Comment by teleforce

6 months ago

It's very true.

Guess who pioneered the venerable Silicon Valley, it's HP (then Agilent, now Keysight). Their first killer product was the function (signal/waveform) generator. HP basically the Levi's of the radar era, making tools for the radar/transistor/circuit technology gold rush.

One of the best academic engineering research labs in the world for many decades now is MIT Lincoln Lab, and guess what it's a radar research lab [1].

I can go on but you probably get the idea now.

[1] MIT Lincoln Laboratory:

https://www.ll.mit.edu/

Interesting you mention the MIT Lincoln Laboratory, just read the new ATC article on computer.rip on the homepage which also mentions it. Coincidence? Just curious, first time hearing of it ever and now twice in two days.
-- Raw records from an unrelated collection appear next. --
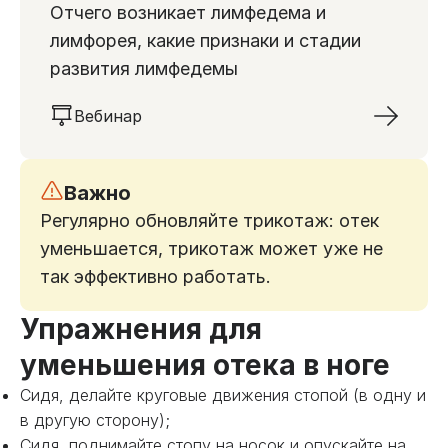
Отчего возникает лимфедема и
лимфорея, какие признаки и стадии
развития лимфедемы
Вебинар
Важно
Регулярно обновляйте трикотаж: отек
уменьшается, трикотаж может уже не
так эффективно работать.
Упражнения для
уменьшения отека в ноге
Сидя, делайте круговые движения стопой (в одну и
в другую сторону);
Сидя, поднимайте стопу на носок и опускайте на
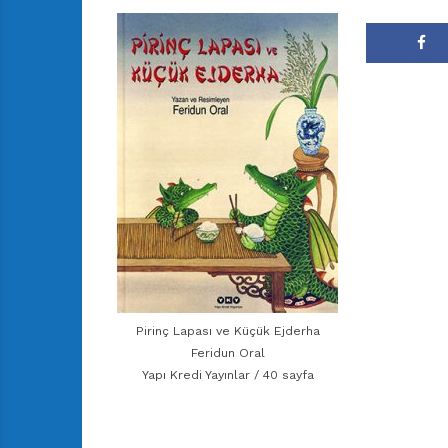
Pirinç Lapası ve Küçük Ejderha
Feridun Oral
Yapı Kredi Yayınlar / 40 sayfa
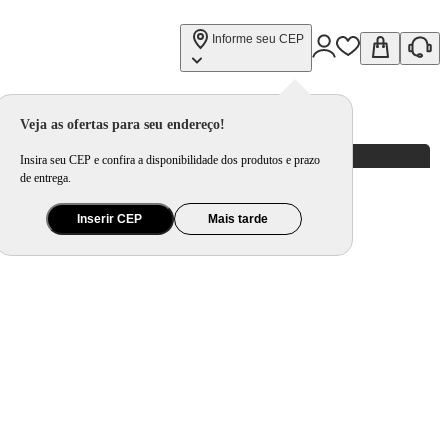
Informe seu CEP
Veja as ofertas para seu endereço!
Insira seu CEP e confira a disponibilidade dos produtos e prazo
de entrega.
Inserir CEP
Mais tarde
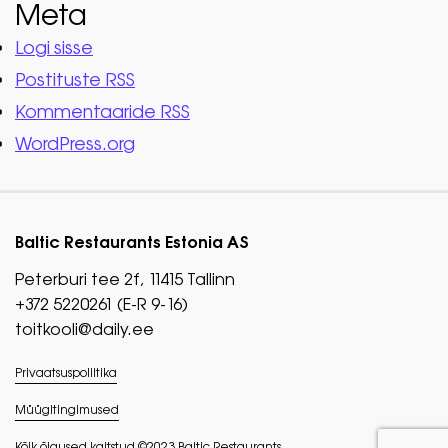
Meta
Logi sisse
Postituste RSS
Kommentaaride RSS
WordPress.org
Baltic Restaurants Estonia AS
Peterburi tee 2f, 11415 Tallinn
+372 5220261 (E-R 9-16)
toitkooli@daily.ee
Privaatsuspoliitika
Müügitingimused
Kõik õigused kaitstud ©2023 Baltic Restaurants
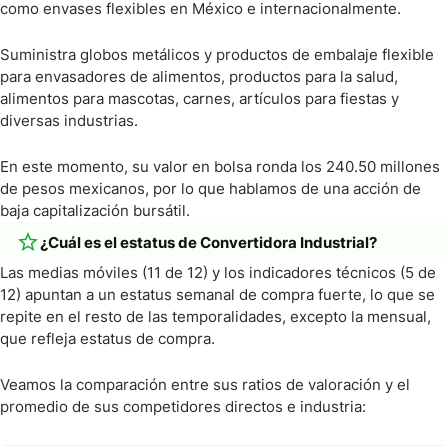
como envases flexibles en México e internacionalmente.
Suministra globos metálicos y productos de embalaje flexible
para envasadores de alimentos, productos para la salud,
alimentos para mascotas, carnes, artículos para fiestas y
diversas industrias.
En este momento, su valor en bolsa ronda los 240.50 millones
de pesos mexicanos, por lo que hablamos de una acción de
baja capitalización bursátil.
¿Cuál es el estatus de Convertidora Industrial?
Las medias móviles (11 de 12) y los indicadores técnicos (5 de
12) apuntan a un estatus semanal de compra fuerte, lo que se
repite en el resto de las temporalidades, excepto la mensual,
que refleja estatus de compra.
Veamos la comparación entre sus ratios de valoración y el
promedio de sus competidores directos e industria:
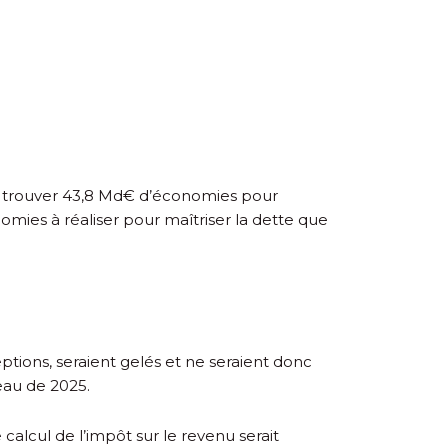
de trouver 43,8 Md€ d’économies pour
omies à réaliser pour maîtriser la dette que
eptions, seraient gelés et ne seraient donc
eau de 2025.
 calcul de l’impôt sur le revenu serait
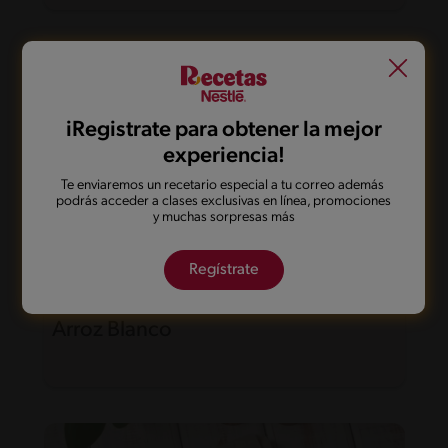
iRegistrate para obtener la mejor
experiencia!
Te enviaremos un recetario especial a tu correo además
podrás acceder a clases exclusivas en línea, promociones
y muchas sorpresas más
Regístrate
30'
Fácil
Arroz Blanco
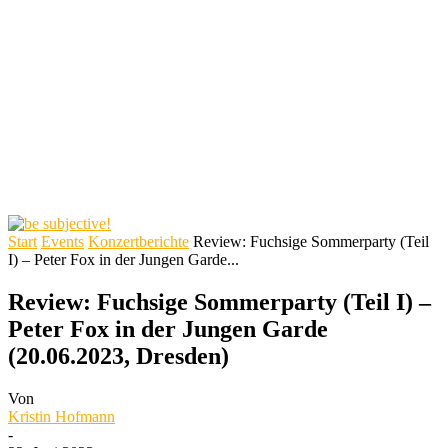
Start
Events
Konzertberichte
Review: Fuchsige Sommerparty (Teil
I) – Peter Fox in der Jungen Garde...
Review: Fuchsige Sommerparty (Teil I) –
Peter Fox in der Jungen Garde
(20.06.2023, Dresden)
Von
Kristin Hofmann
-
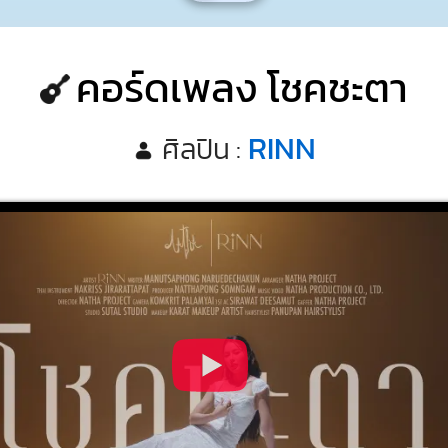
คอร์ดเพลง โชคชะตา
RINN
ศิลปิน :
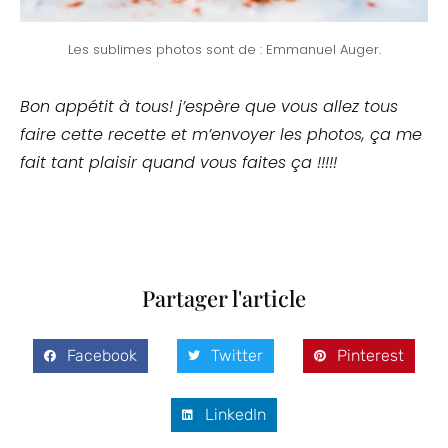
Les sublimes photos sont de : Emmanuel Auger.
Bon appétit à tous! j’espère que vous allez tous
faire cette recette et m’envoyer les photos, ça me
fait tant plaisir quand vous faites ça !!!!!
Partager l'article
Facebook
Twitter
Pinterest
LinkedIn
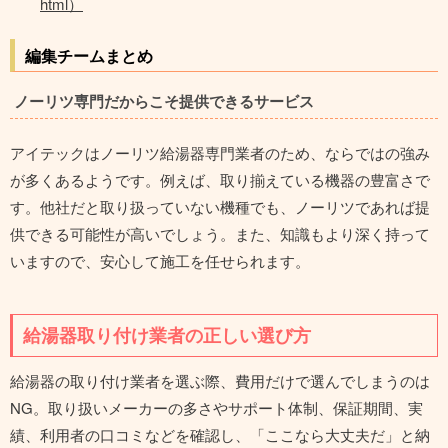
html）
編集チームまとめ
ノーリツ専門だからこそ提供できるサービス
アイテックはノーリツ給湯器専門業者のため、ならではの強み
が多くあるようです。例えば、取り揃えている機器の豊富さで
す。他社だと取り扱っていない機種でも、ノーリツであれば提
供できる可能性が高いでしょう。また、知識もより深く持って
いますので、安心して施工を任せられます。
給湯器取り付け業者の正しい選び方
給湯器の取り付け業者を選ぶ際、費用だけで選んでしまうのは
NG。取り扱いメーカーの多さやサポート体制、保証期間、実
績、利用者の口コミなどを確認し、「ここなら大丈夫だ」と納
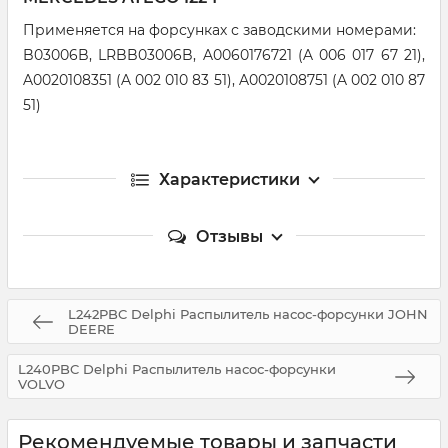
Применяется на форсунках с заводскими номерами:
B03006B, LRBB03006B, A0060176721 (A 006 017 67 21),
A0020108351 (A 002 010 83 51), A0020108751 (A 002 010 87
51)
Характеристики
Отзывы
L242PBC Delphi Распылитель насос-форсунки JOHN
DEERE
L240PBC Delphi Распылитель насос-форсунки
VOLVO
Рекомендуемые товары и запчасти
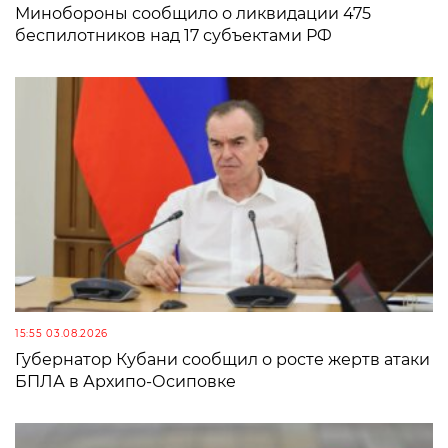
Минобороны сообщило о ликвидации 475
беспилотников над 17 субъектами РФ
15:55 03.08.2026
Губернатор Кубани сообщил о росте жертв атаки
БПЛА в Архипо-Осиповке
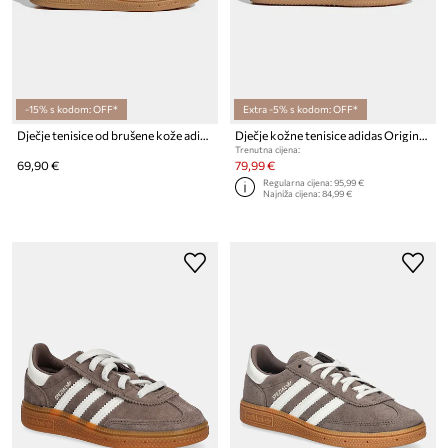
-15% s kodom: OFF*
Extra -5% s kodom: OFF*
Dječje tenisice od brušene kože adidas Originals HANDBALL SPEZIAL
Dječje kožne tenisice adidas Originals SAMBA OG
Trenutna cijena:
69,90 €
79,99 €
Regularna cijena:
95,99 €
Najniža cijena:
84,99 €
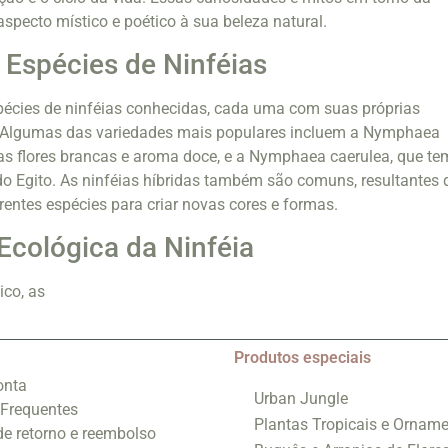
specto místico e poético à sua beleza natural.
 Espécies de Ninféias
pécies de ninféias conhecidas, cada uma com suas próprias
s. Algumas das variedades mais populares incluem a Nymphaea
as flores brancas e aroma doce, e a Nymphaea caerulea, que te
 do Egito. As ninféias híbridas também são comuns, resultantes 
rentes espécies para criar novas cores e formas.
Ecológica da Ninféia
ico, as
Produtos especiais
onta
Urban Jungle
 Frequentes
Plantas Tropicais e Orname
 de retorno e reembolso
part of why "radar" does not have the mystique of other superweapons is that it was first of all not exclusive/unknown/secret technology, all of the combatants on both sides knew about it and were working on it before the war started, while paradoxically at the same time during the war it was ultra top secret, because small details of the technology were quite significant in deployment; and "good defense" is never as exciting as good offense. (modern radar today is more fully offensive)

  • My grandfather did a PhD in Germany in the early 30s, learned German well enough to defend his thesis. After working on radar through to the end of the war he was part of the control commission that went around German industry to find out what it had been doing, he discovered that he already knew all the senior radar scientists from when they had been students together.